Problem to solve: Rewrite the rows below, replacing each instance of "street-level" with "ground-level" and leaving everything else unchanged. Leave out the pictures.

Records provided:

══════════

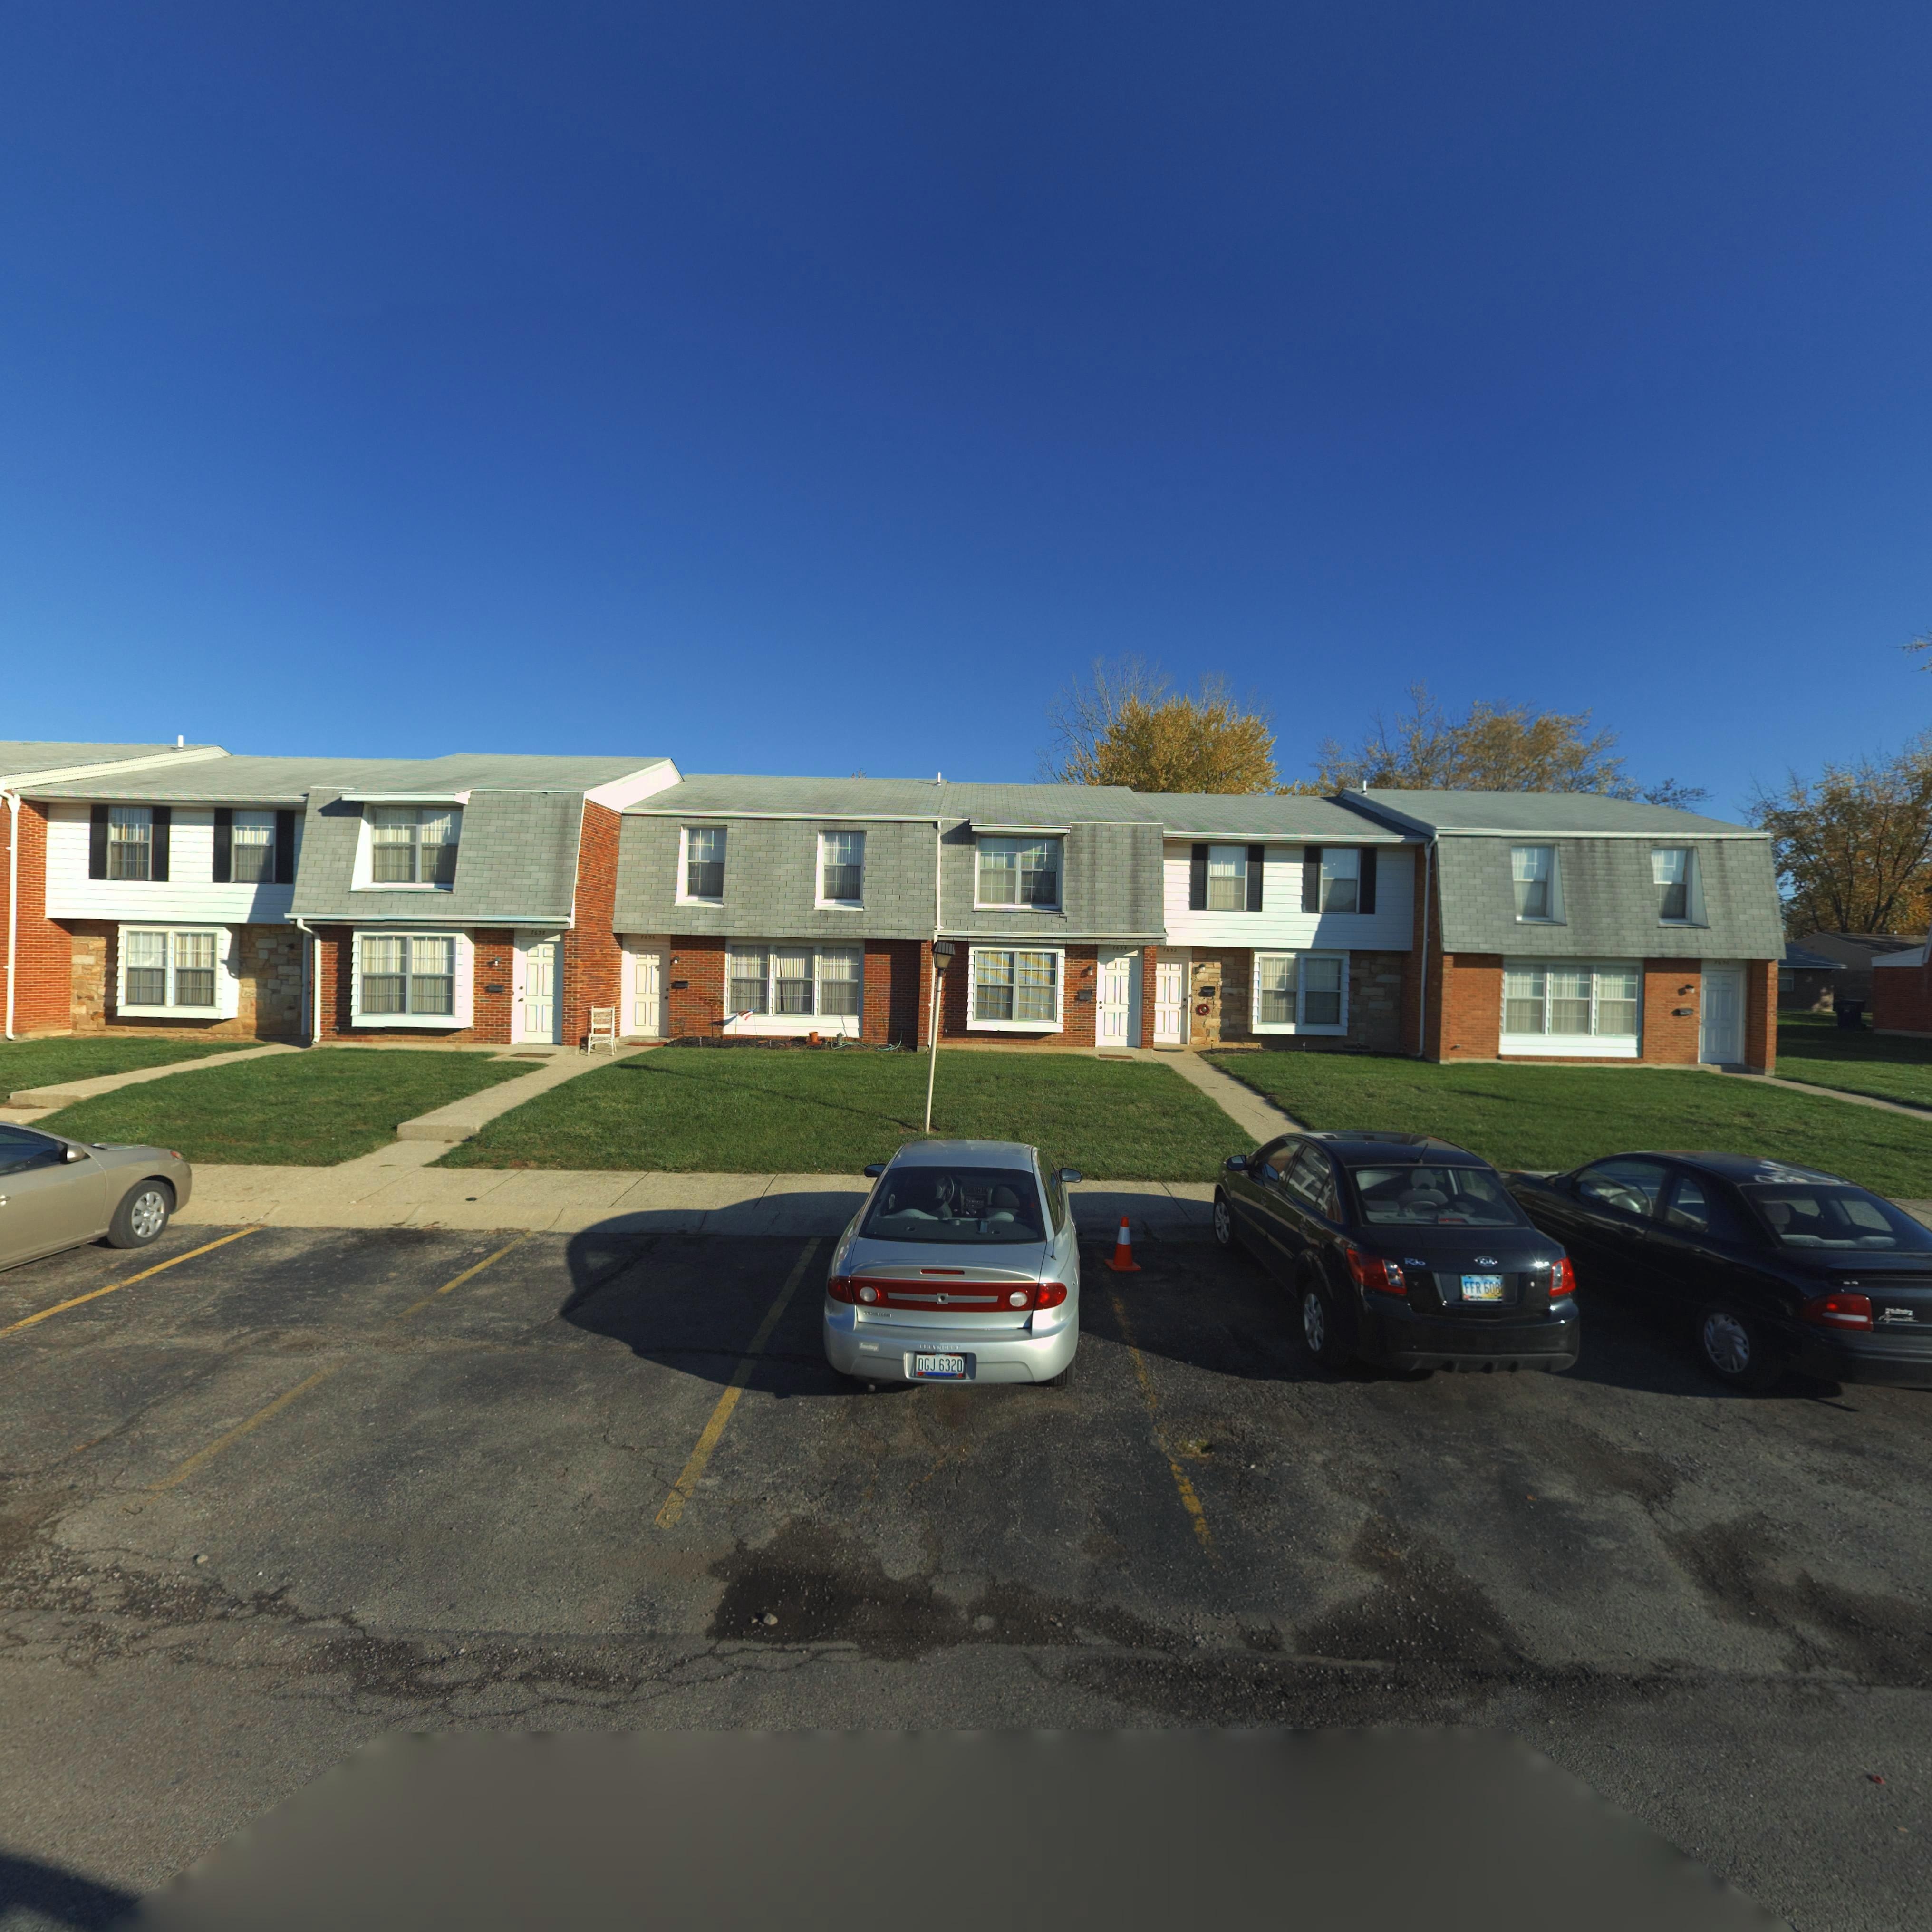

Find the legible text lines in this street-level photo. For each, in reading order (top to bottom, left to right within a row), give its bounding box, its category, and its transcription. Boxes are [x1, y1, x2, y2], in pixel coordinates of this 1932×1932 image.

[530, 929, 546, 936] StreetNumber: 7638
[640, 934, 656, 940] StreetNumber: 7636
[1111, 945, 1128, 951] StreetNumber: 7634
[1162, 947, 1178, 953] StreetNumber: 7632
[1713, 959, 1731, 966] StreetNumber: 7630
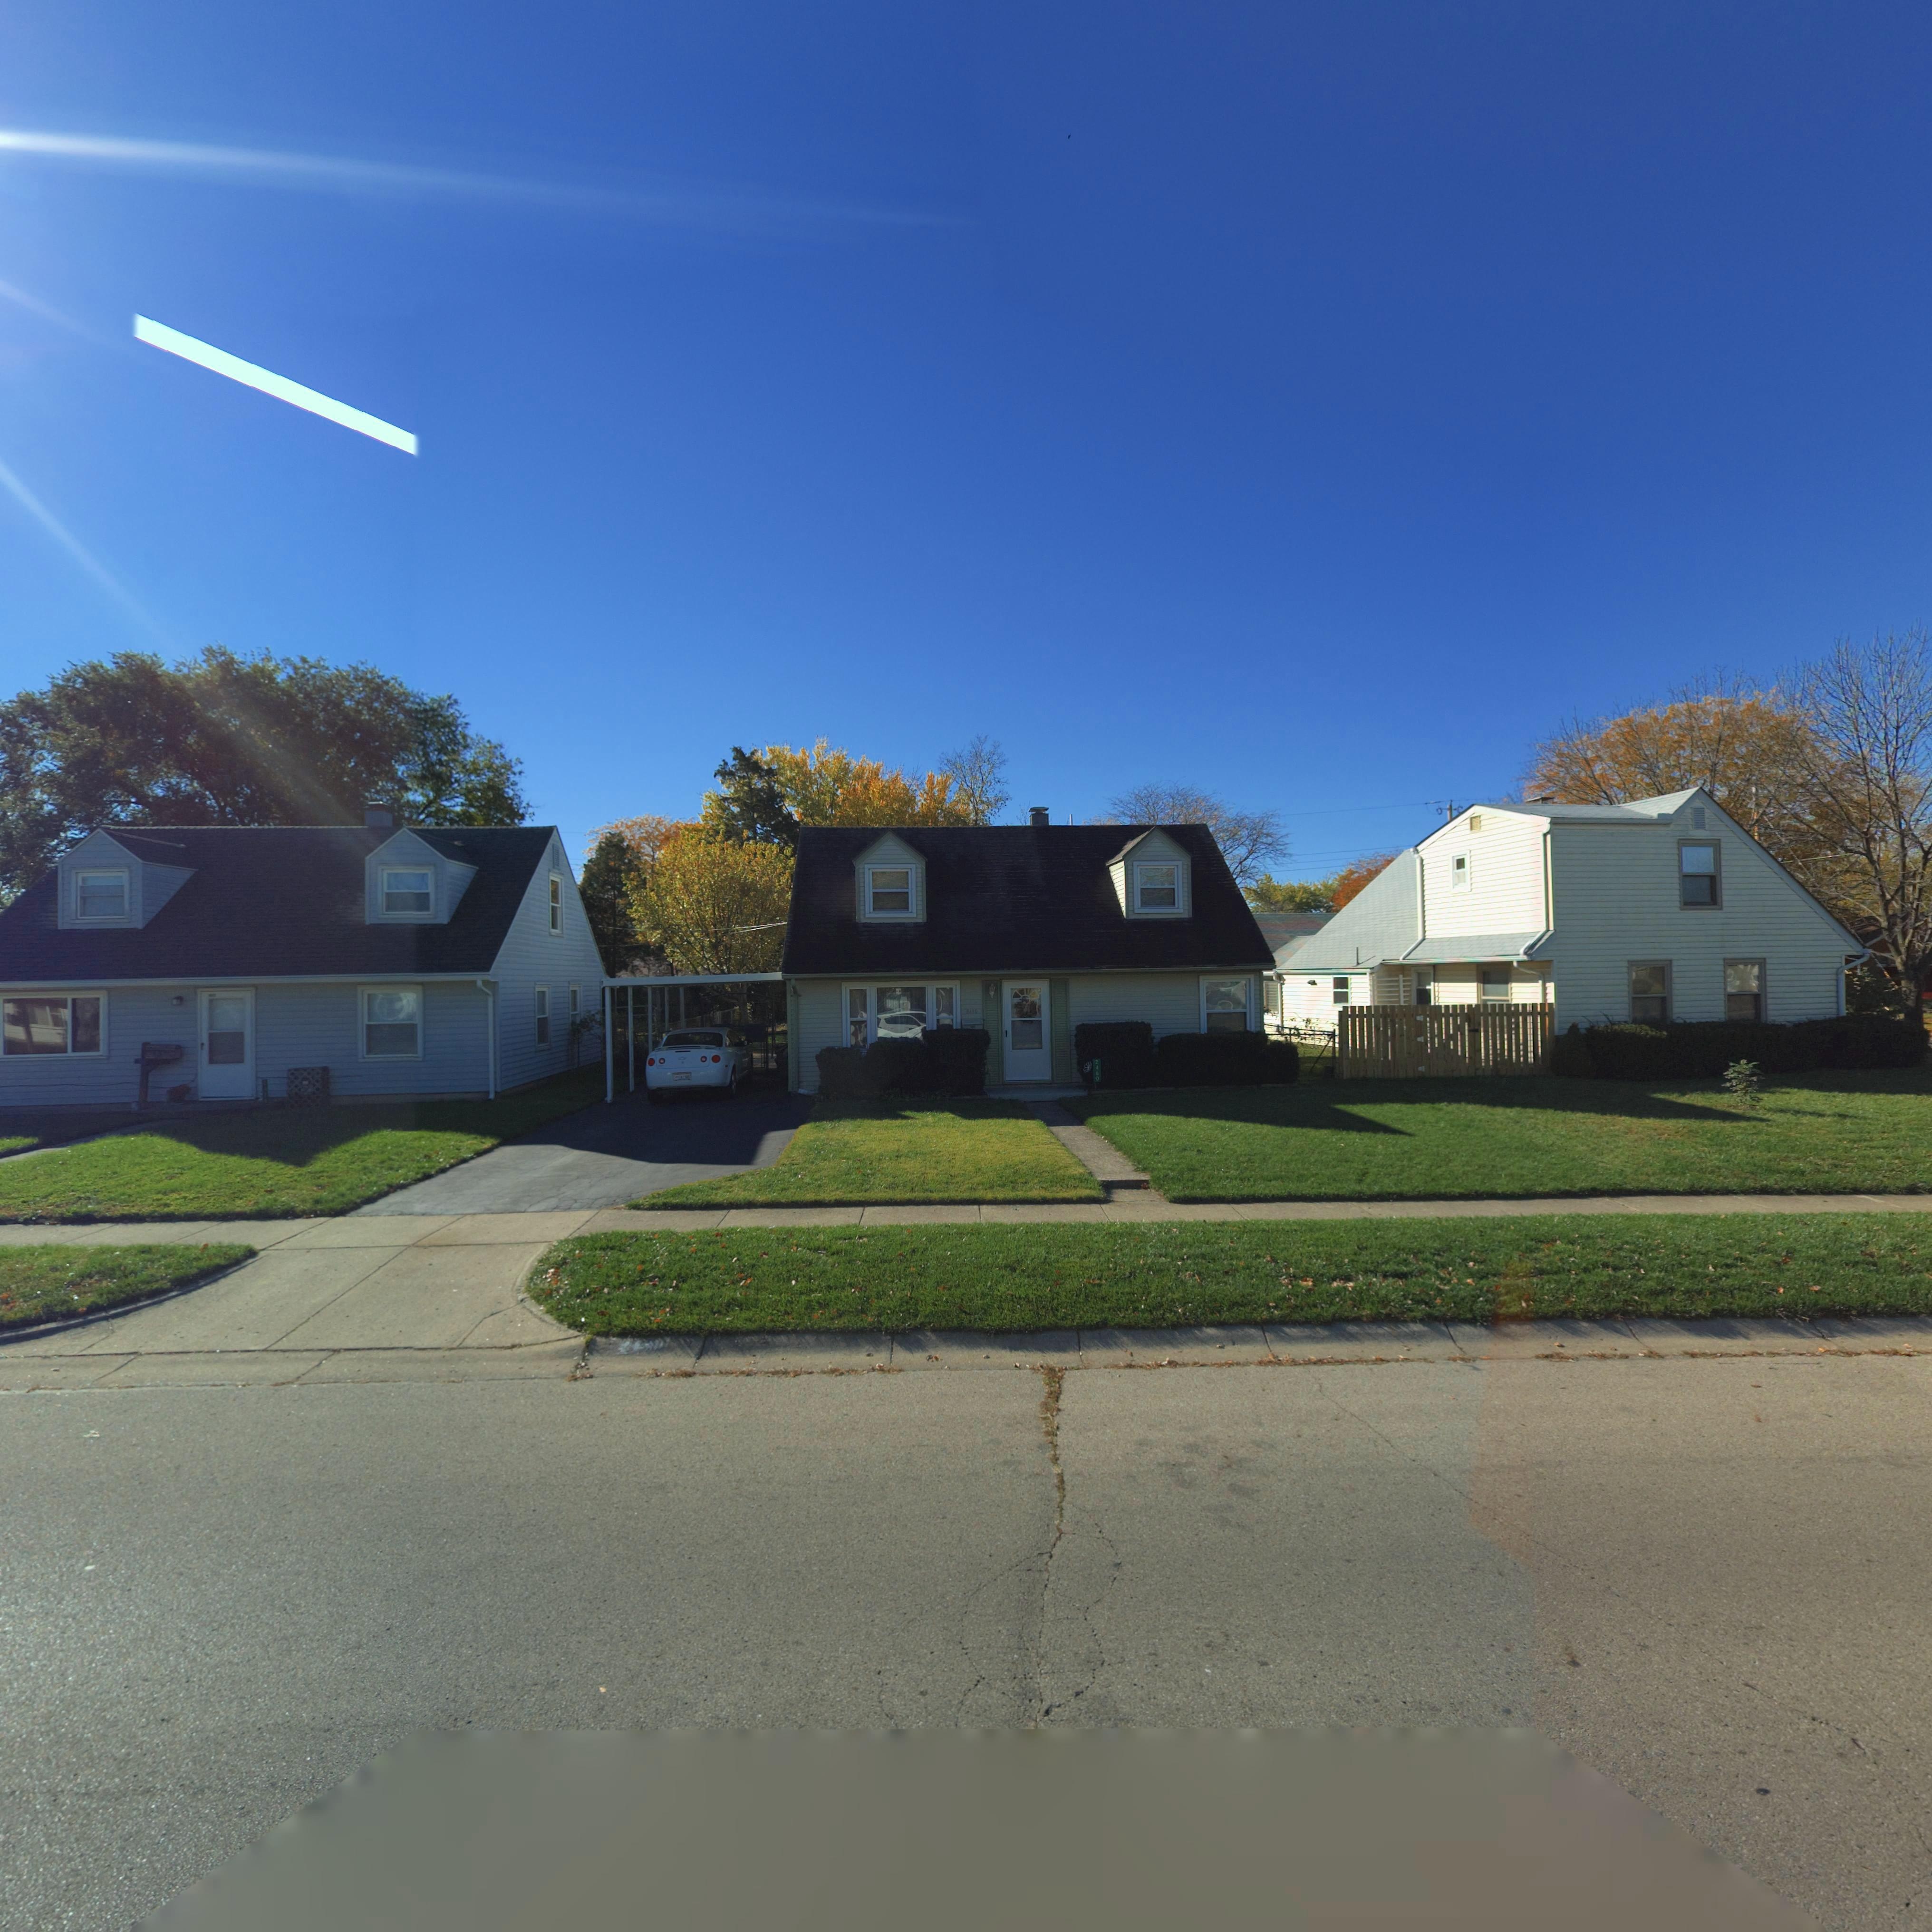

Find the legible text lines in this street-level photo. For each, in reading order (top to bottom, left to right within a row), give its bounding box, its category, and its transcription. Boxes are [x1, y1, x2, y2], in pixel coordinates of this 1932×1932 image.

[965, 1008, 978, 1014] StreetNumber: 24*0
[1094, 1059, 1100, 1082] StreetNumber: 2460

══════════

Right answer:
Find the legible text lines in this ground-level photo. For each, in reading order (top to bottom, left to right within a row), give its bounding box, its category, and its transcription. Boxes are [x1, y1, x2, y2], in pixel coordinates of this 1932×1932 image.

[530, 929, 546, 936] StreetNumber: 7638
[640, 934, 656, 940] StreetNumber: 7636
[1111, 945, 1128, 951] StreetNumber: 7634
[1162, 947, 1178, 953] StreetNumber: 7632
[1713, 959, 1731, 966] StreetNumber: 7630

Find the legible text lines in this ground-level photo. For each, in reading order (top to bottom, left to right within a row), give its bounding box, its category, and its transcription. Boxes are [x1, y1, x2, y2], in pixel coordinates of this 1932×1932 image.

[965, 1008, 978, 1014] StreetNumber: 24*0
[1094, 1059, 1100, 1082] StreetNumber: 2460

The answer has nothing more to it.